Setting specific device for Trainer

Hi I’m trying to fine-tune model with Trainer in transformers,

Well, I want to use a specific number of GPU in my server.
My server has two GPUs,(index 0, index 1) and I want to train my model with GPU index 1.

I’ve read the Trainer and TrainingArguments documents, and I’ve tried the CUDA_VISIBLE_DEVICES thing already. but it didn’t worked for me.

import os
os.environ["CUDA_DEVICE_ORDER"] = "PCI_BUS_ID"
os.environ["CUDA_VISIBLE_DEVICES"] = "1"

(I did it within Jupyter, before I import all libraries)
It gave me a runtime error when the trainer tries to initiate self.model = model.to(args.device) line.
and the error says like RuntimeError: CUDA error: all CUDA-capable devices are busy or unavailable.

trainer = Trainer(
 model=model,
args=training_args,
data_collator=data_collator,
train_dataset=train_dataset)

I’ve also tried torch.cuda.set_device(1), it also didn’t work.
I don’t know how to set it up. It seems like I don’t have any options in argument of class
Please help me to handle this problem.
Thank you.

If torch.cuda_set_device(1) doesn’t work, the problem is in your install. Does the command nvidia-smi show up two GPUs?

1 Like

Yes.
My code is here

 torch.cuda.set_device(1)
 torch.cuda.current_device()
 1

epochs = 3
training_args = TrainingArguments(
do_predict=True,
output_dir=f'./results',
overwrite_output_dir=True,
do_train=True,
num_train_epochs=epochs,
per_device_train_batch_size=190,
logging_steps=10,
learning_rate=5e-05,
warmup_steps=500, 
save_total_limit = 100,
logging_dir='./logs',
save_steps=50)

training_args.device

out is

 device(type='cuda', index=0)

and

trainer = Trainer(
model=model,
args=training_args,
data_collator=data_collator,
train_dataset=train_dataset)

!nvidia-smi


I can see two GPUs
and nvidia-smi shows that the process is running with GPU #0 still.
It seems that torch.cuda.set_device(1) doens’t work at all.

Mmmm, looking at the code, I can see that Trainer ignores the default device indeed.

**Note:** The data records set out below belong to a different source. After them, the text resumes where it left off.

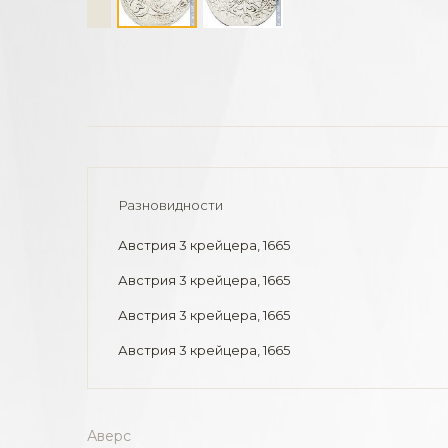
Разновидности
Австрия 3 крейцера, 1665
Австрия 3 крейцера, 1665
Австрия 3 крейцера, 1665
Австрия 3 крейцера, 1665
Аверс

Will fix that soon.

3 Likes

I got a discussion with my mate, He suggested to reinstall GPU driver or restart the server.
I’ll try it and tell what happens to you.
Thanks a lot.

1 Like

Is it implemented?, I could not figure out how to set device one for training i tried above methods.

2 Likes

Hi I am experiencing the same issue when using setfit is there any solution?

Hi @sgugger ,
Did you fix this bug?
Today I faced with the same issue when I set visible GPU to 1, but GPU 0 is still used

import os
os.environ["CUDA_DEVICE_ORDER"] = "PCI_BUS_ID"
os.environ["CUDA_VISIBLE_DEVICES"] = "1"

image

Note: I’m using the latest transformers module in python 3.7

I am having similar issue. Did you manage to get it work?